Transcribed page text:
***
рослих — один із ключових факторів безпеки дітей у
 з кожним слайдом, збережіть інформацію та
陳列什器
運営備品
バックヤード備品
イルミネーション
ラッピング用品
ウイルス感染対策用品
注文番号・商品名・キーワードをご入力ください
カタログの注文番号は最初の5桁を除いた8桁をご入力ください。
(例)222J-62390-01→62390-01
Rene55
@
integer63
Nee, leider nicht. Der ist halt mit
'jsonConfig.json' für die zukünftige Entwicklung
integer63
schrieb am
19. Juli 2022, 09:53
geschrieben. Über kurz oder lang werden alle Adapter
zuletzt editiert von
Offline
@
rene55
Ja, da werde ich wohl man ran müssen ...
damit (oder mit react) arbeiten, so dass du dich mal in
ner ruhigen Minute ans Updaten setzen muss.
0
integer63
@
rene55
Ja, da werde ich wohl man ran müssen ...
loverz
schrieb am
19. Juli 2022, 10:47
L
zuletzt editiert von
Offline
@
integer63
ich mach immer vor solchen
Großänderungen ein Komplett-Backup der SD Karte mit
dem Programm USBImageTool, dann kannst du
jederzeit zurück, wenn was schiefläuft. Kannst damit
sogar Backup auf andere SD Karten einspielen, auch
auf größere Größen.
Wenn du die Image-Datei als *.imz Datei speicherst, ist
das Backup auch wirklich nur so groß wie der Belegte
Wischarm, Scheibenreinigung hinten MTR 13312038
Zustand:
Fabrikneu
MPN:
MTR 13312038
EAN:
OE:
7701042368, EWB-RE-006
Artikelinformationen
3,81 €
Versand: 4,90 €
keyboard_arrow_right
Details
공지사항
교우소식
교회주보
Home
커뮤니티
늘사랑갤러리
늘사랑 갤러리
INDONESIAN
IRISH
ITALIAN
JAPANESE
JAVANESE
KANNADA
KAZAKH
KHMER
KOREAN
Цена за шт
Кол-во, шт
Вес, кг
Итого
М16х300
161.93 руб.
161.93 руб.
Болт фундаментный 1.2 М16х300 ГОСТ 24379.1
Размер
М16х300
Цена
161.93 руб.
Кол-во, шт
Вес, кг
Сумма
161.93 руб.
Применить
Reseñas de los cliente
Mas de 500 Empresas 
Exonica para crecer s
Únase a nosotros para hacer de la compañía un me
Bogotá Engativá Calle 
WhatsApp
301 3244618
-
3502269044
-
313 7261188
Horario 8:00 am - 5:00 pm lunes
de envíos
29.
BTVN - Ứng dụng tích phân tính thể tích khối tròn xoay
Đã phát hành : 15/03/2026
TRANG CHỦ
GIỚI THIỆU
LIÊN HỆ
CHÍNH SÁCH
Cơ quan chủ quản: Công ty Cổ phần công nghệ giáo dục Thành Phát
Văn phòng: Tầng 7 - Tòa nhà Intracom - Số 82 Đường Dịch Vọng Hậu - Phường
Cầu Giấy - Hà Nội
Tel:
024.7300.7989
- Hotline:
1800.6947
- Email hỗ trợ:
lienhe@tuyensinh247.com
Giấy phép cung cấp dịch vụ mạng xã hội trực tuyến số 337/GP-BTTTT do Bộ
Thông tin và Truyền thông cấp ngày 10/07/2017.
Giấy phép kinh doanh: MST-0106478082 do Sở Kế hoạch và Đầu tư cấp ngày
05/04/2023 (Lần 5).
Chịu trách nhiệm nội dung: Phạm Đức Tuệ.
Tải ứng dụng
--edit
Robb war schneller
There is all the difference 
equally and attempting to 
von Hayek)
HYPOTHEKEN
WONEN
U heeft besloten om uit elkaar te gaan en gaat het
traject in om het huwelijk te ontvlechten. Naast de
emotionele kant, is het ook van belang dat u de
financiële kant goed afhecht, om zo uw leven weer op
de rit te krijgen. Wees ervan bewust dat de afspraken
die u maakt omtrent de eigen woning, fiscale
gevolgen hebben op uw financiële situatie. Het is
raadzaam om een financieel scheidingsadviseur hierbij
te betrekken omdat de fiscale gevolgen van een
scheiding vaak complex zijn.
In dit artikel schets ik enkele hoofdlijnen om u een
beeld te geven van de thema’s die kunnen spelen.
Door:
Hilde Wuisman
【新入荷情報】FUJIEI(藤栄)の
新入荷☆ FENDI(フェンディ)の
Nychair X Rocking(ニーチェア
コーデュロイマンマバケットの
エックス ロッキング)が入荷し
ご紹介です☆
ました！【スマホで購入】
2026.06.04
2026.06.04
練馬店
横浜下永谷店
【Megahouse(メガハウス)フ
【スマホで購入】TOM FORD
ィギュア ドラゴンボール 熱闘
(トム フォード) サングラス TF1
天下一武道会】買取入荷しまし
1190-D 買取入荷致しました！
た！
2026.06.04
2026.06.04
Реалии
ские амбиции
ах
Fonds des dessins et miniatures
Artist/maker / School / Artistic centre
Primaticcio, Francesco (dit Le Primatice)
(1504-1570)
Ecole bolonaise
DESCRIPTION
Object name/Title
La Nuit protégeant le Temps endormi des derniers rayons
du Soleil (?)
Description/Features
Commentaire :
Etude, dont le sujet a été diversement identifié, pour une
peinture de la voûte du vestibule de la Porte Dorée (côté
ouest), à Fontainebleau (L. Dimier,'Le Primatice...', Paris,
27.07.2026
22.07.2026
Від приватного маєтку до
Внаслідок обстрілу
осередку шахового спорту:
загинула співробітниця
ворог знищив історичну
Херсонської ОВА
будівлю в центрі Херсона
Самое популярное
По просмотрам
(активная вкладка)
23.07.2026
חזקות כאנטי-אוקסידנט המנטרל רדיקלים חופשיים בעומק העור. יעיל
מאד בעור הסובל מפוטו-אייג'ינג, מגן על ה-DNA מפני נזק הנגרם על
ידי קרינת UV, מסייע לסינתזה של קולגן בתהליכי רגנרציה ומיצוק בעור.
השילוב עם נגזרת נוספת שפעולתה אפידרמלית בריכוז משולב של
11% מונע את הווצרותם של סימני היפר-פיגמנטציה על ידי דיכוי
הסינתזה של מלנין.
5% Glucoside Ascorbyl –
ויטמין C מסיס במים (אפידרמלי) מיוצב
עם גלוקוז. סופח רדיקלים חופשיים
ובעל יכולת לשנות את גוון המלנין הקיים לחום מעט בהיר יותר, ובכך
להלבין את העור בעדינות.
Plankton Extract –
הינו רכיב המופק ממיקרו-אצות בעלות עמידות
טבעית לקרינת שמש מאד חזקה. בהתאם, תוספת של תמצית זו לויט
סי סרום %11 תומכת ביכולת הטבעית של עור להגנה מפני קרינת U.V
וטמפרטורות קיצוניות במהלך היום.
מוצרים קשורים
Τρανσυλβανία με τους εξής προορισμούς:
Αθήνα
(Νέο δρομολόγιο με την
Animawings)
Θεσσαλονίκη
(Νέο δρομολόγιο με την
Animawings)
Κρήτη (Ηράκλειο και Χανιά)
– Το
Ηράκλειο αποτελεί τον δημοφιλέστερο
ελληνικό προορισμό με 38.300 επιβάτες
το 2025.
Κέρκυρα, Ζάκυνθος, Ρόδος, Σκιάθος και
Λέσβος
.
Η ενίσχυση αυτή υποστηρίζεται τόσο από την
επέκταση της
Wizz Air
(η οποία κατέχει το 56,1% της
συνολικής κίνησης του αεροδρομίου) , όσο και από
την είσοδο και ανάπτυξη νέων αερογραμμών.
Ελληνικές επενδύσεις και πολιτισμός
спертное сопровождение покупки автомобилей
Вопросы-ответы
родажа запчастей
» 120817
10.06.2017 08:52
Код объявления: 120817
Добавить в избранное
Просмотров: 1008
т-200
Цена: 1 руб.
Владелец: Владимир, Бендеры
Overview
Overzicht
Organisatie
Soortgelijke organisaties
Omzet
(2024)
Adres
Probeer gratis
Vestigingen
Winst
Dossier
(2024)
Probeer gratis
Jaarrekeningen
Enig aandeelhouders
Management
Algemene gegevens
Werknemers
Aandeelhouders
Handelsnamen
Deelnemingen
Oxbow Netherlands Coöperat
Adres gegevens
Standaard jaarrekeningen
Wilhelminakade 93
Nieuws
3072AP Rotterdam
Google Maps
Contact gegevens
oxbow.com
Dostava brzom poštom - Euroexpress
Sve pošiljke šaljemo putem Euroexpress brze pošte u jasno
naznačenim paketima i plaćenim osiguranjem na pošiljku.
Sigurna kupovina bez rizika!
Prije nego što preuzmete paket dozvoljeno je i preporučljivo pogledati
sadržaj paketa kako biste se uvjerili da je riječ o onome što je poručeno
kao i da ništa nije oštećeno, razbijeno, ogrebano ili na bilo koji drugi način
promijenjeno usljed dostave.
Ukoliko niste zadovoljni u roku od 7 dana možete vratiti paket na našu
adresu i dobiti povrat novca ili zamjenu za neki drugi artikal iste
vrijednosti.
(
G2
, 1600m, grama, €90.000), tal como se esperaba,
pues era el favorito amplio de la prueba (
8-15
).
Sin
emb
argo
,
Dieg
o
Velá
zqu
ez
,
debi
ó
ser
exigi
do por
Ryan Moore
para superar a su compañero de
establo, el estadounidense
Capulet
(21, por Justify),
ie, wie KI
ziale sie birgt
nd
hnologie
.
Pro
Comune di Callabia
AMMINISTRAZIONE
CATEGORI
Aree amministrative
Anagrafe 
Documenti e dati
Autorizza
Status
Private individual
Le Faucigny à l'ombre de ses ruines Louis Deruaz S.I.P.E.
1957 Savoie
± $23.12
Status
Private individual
***
About this task: Format the lines from the very first one down to the line containing "Nee, leider nicht. Der ist halt mit" as a JSON list of strings, one string per line. Leave out any blank lines.

Final answer:
[
  "рослих — один із ключових факторів безпеки дітей у",
  " з кожним слайдом, збережіть інформацію та",
  "陳列什器",
  "運営備品",
  "バックヤード備品",
  "イルミネーション",
  "ラッピング用品",
  "ウイルス感染対策用品",
  "注文番号・商品名・キーワードをご入力ください",
  "カタログの注文番号は最初の5桁を除いた8桁をご入力ください。",
  "(例)222J-62390-01→62390-01",
  "Rene55",
  "@",
  "integer63",
  "Nee, leider nicht. Der ist halt mit"
]